The frame buffer file will have the general structure like this:
- Plane 1
- Plane 2 (optional)
- Plane 3 (optional)
- ...
- Epilogue
A plane is a complete two dimensional array of pixels. An image may have only a single plane if the pixel is already a packed vector of color values. An image may also split color values for each pixel into their own planes. The color values may be specified in different colorspaces, such as RGB, YUV or even CMYK, specified in the epilogue. The beginning and end of each plane are page-aligned, with page size also specified in the epilogue. When an image is chroma-subsampled, the subsampled planes may have widths and heights independently scaled by a small integer denominator.

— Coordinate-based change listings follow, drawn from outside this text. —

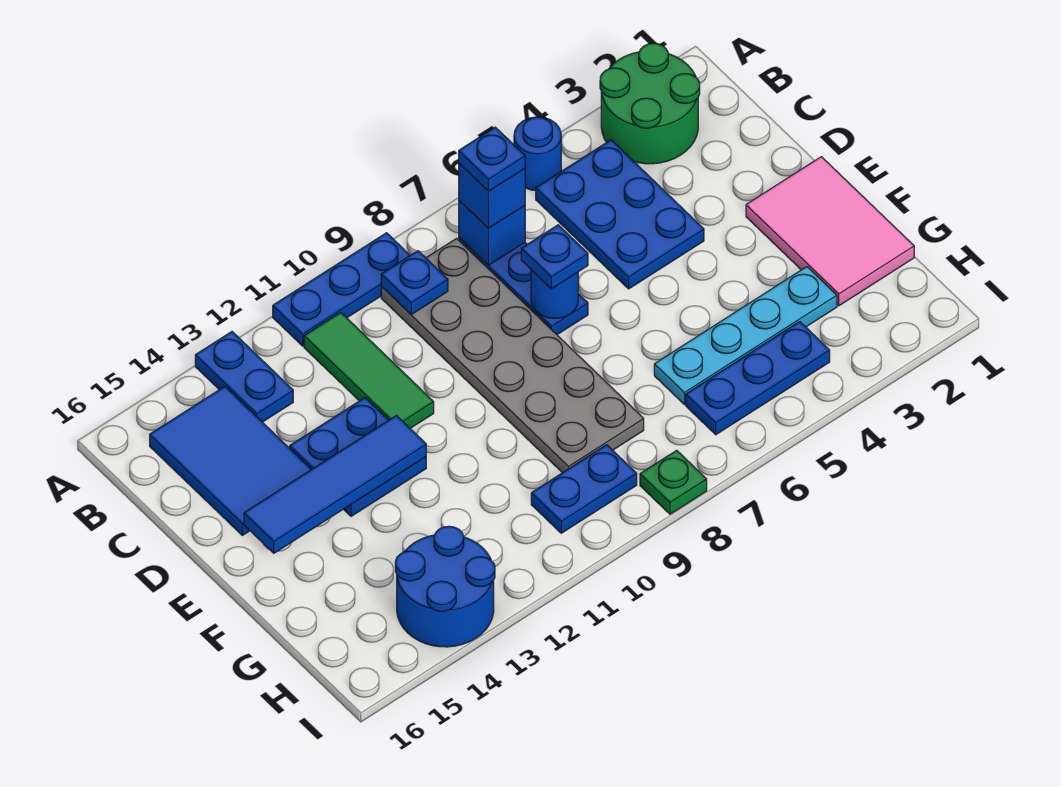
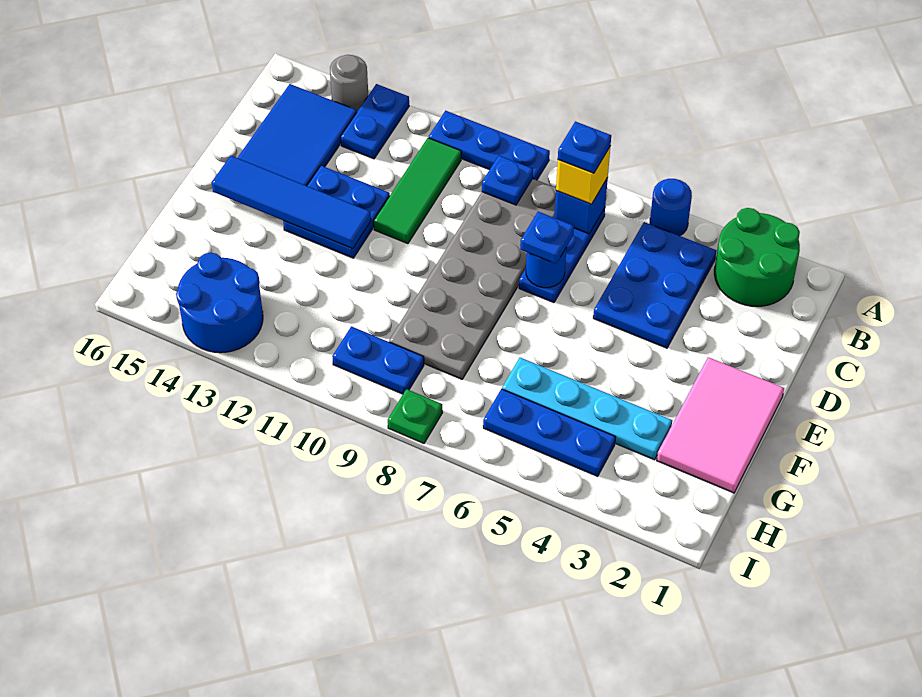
none -> grey round brick A14 level 1
blue brick B7 level 3 -> yellow brick B7 level 3

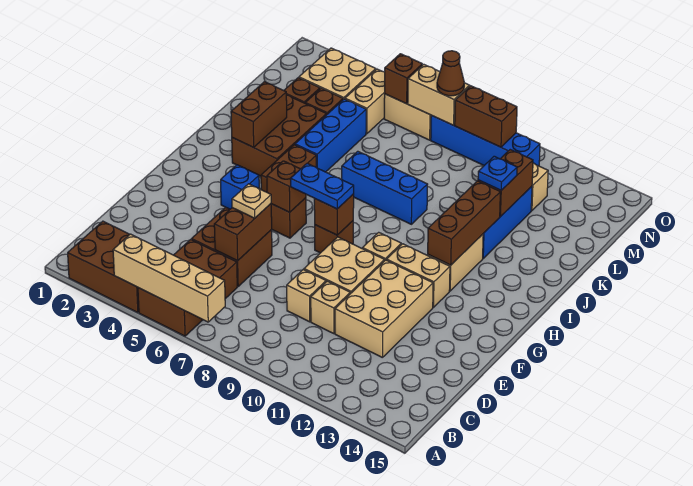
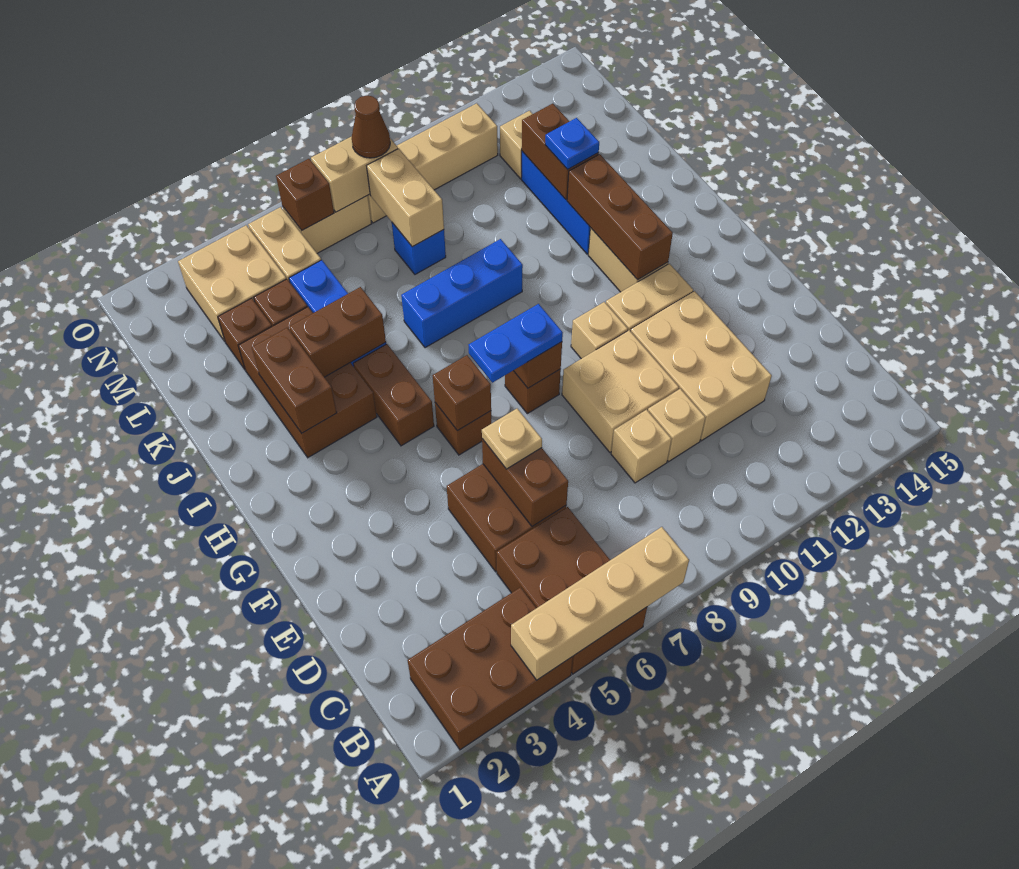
blue brick G4 level 1 -> blue brick L8 level 1
none -> tan brick L8:M8 level 2
blue brick N8:N11 level 1 -> tan brick N8:N11 level 1
brown brick N9:N10 level 2 -> brown brick J4:J5 level 2

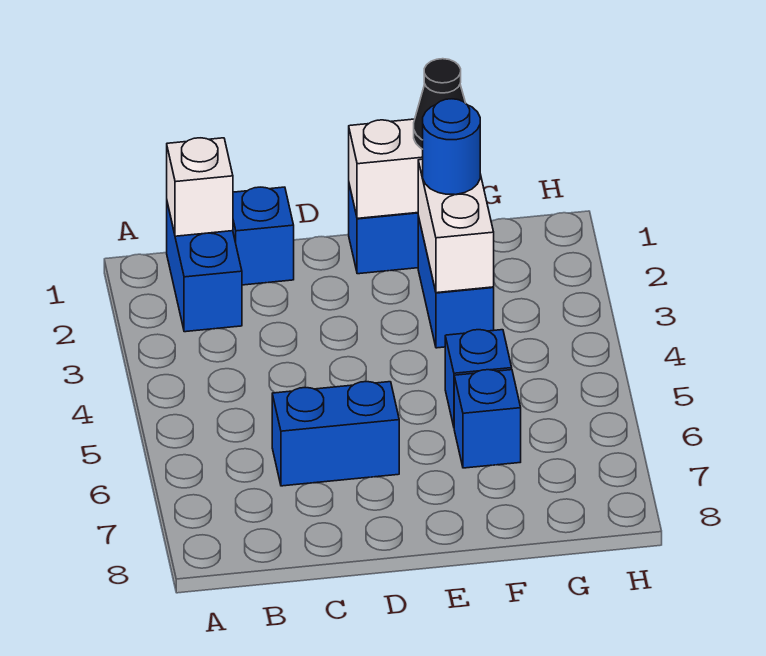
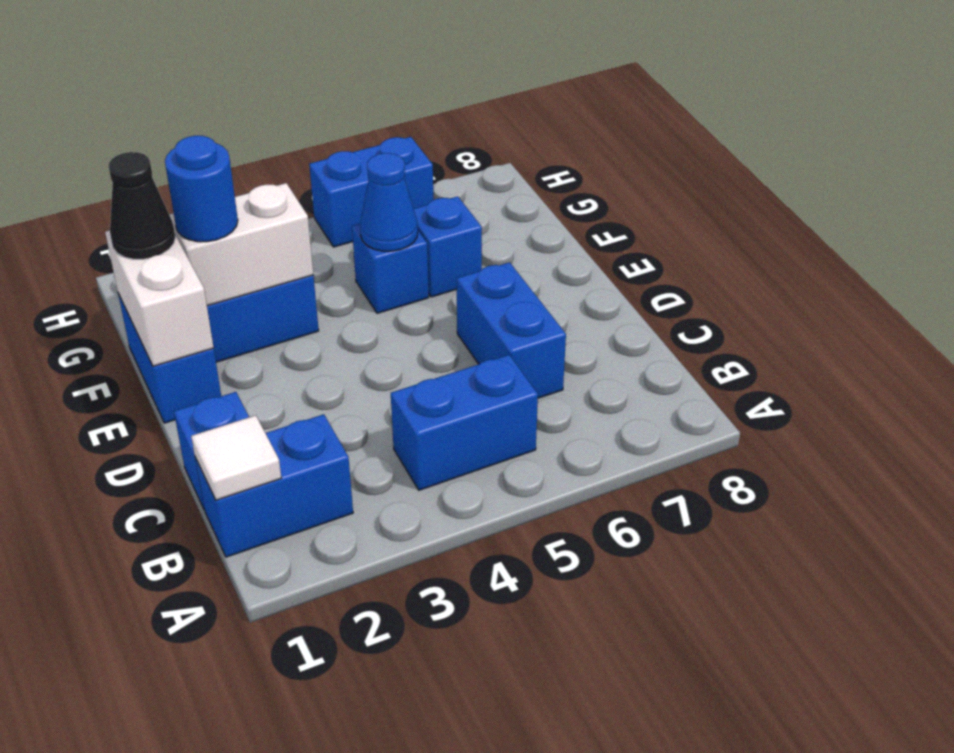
white brick B1 level 2 -> white tile B1 level 2
none -> blue brick B4:B5 level 1
none -> blue cone F5 level 2
none -> blue brick H5:H6 level 1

After the planes, the epilogue would store a descriptor about how to locate and interpret the planes. The epilogue need only be 32-bit word aligned but not necessarily page aligned, and can share parts of unused memory in the last plane. The epilogue consists of binary-serialized protocol buffer of the frame buffer descriptor, plus a small padding, and end with a 32-bit word-aligned crc32 checksum of the epilogue minus the footer, and a 32-bit footer. The footer's upper 16-bit is the signature 0xffbb, and the lower 16-bit is the size of the entire epilogue including padding and footer. The signature allows detecting the byte order. Since epilogue size is a multiple of 4, the last two bits of the size are zero, so it cannot be confused with the signature. Because epilogue size field is 16-bits, the epilogue is limited to 64KB.
A reader would verify that the frame buffer file size is a multiple of 4, read the last 4 bytes to check the signature and find the epilogue size. It would then read the whole epilogue into memory, check the crc32 of the frame buffer descriptor plus padding, and decode the descriptor.
I'll leave the actual frame buffer descriptor specification for another time. For now, it needs to be able to specify at least the page size, image width and height, colorspace, and the planes. Each plane will specify their own beginning and end file positions, subsample denominator, row (stride) size, and pixel format.
The frame buffer file format shall be used to store only one image, and not be used to specify more complex image compositions such as layering. A scene description language should be used for that purpose instead.